(Brief):
Output the records again verbatim.

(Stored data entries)
-- Opening Marker --
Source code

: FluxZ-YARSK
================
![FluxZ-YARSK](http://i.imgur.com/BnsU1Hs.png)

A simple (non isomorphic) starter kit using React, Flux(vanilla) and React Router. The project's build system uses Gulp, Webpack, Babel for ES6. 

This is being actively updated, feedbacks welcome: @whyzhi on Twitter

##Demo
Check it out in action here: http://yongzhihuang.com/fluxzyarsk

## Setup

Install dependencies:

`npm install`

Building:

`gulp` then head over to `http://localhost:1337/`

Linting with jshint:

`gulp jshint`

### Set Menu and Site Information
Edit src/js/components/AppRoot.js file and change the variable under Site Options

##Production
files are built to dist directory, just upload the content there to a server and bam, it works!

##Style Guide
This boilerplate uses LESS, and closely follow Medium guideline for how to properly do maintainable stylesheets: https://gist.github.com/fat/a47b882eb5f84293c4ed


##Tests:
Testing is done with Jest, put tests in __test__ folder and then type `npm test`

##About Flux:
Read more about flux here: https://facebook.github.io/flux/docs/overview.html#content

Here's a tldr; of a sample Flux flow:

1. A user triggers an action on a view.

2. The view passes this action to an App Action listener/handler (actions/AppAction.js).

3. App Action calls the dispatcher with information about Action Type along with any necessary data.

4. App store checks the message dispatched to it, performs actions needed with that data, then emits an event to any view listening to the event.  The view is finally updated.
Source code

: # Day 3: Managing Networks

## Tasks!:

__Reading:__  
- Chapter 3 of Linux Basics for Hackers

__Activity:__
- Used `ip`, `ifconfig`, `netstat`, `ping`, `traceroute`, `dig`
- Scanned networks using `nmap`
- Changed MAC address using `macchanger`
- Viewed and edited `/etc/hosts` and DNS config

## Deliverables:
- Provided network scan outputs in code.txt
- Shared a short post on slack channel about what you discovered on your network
-- Closing Marker --
(Exercise output):
Source code

: FluxZ-YARSK
================
![FluxZ-YARSK](http://i.imgur.com/BnsU1Hs.png)

A simple (non isomorphic) starter kit using React, Flux(vanilla) and React Router. The project's build system uses Gulp, Webpack, Babel for ES6. 

This is being actively updated, feedbacks welcome: @whyzhi on Twitter

##Demo
Check it out in action here: http://yongzhihuang.com/fluxzyarsk

## Setup

Install dependencies:

`npm install`

Building:

`gulp` then head over to `http://localhost:1337/`

Linting with jshint:

`gulp jshint`

### Set Menu and Site Information
Edit src/js/components/AppRoot.js file and change the variable under Site Options

##Production
files are built to dist directory, just upload the content there to a server and bam, it works!

##Style Guide
This boilerplate uses LESS, and closely follow Medium guideline for how to properly do maintainable stylesheets: https://gist.github.com/fat/a47b882eb5f84293c4ed


##Tests:
Testing is done with Jest, put tests in __test__ folder and then type `npm test`

##About Flux:
Read more about flux here: https://facebook.github.io/flux/docs/overview.html#content

Here's a tldr; of a sample Flux flow:

1. A user triggers an action on a view.

2. The view passes this action to an App Action listener/handler (actions/AppAction.js).

3. App Action calls the dispatcher with information about Action Type along with any necessary data.

4. App store checks the message dispatched to it, performs actions needed with that data, then emits an event to any view listening to the event.  The view is finally updated.
Source code

: # Day 3: Managing Networks

## Tasks!:

__Reading:__  
- Chapter 3 of Linux Basics for Hackers

__Activity:__
- Used `ip`, `ifconfig`, `netstat`, `ping`, `traceroute`, `dig`
- Scanned networks using `nmap`
- Changed MAC address using `macchanger`
- Viewed and edited `/etc/hosts` and DNS config

## Deliverables:
- Provided network scan outputs in code.txt
- Shared a short post on slack channel about what you discovered on your network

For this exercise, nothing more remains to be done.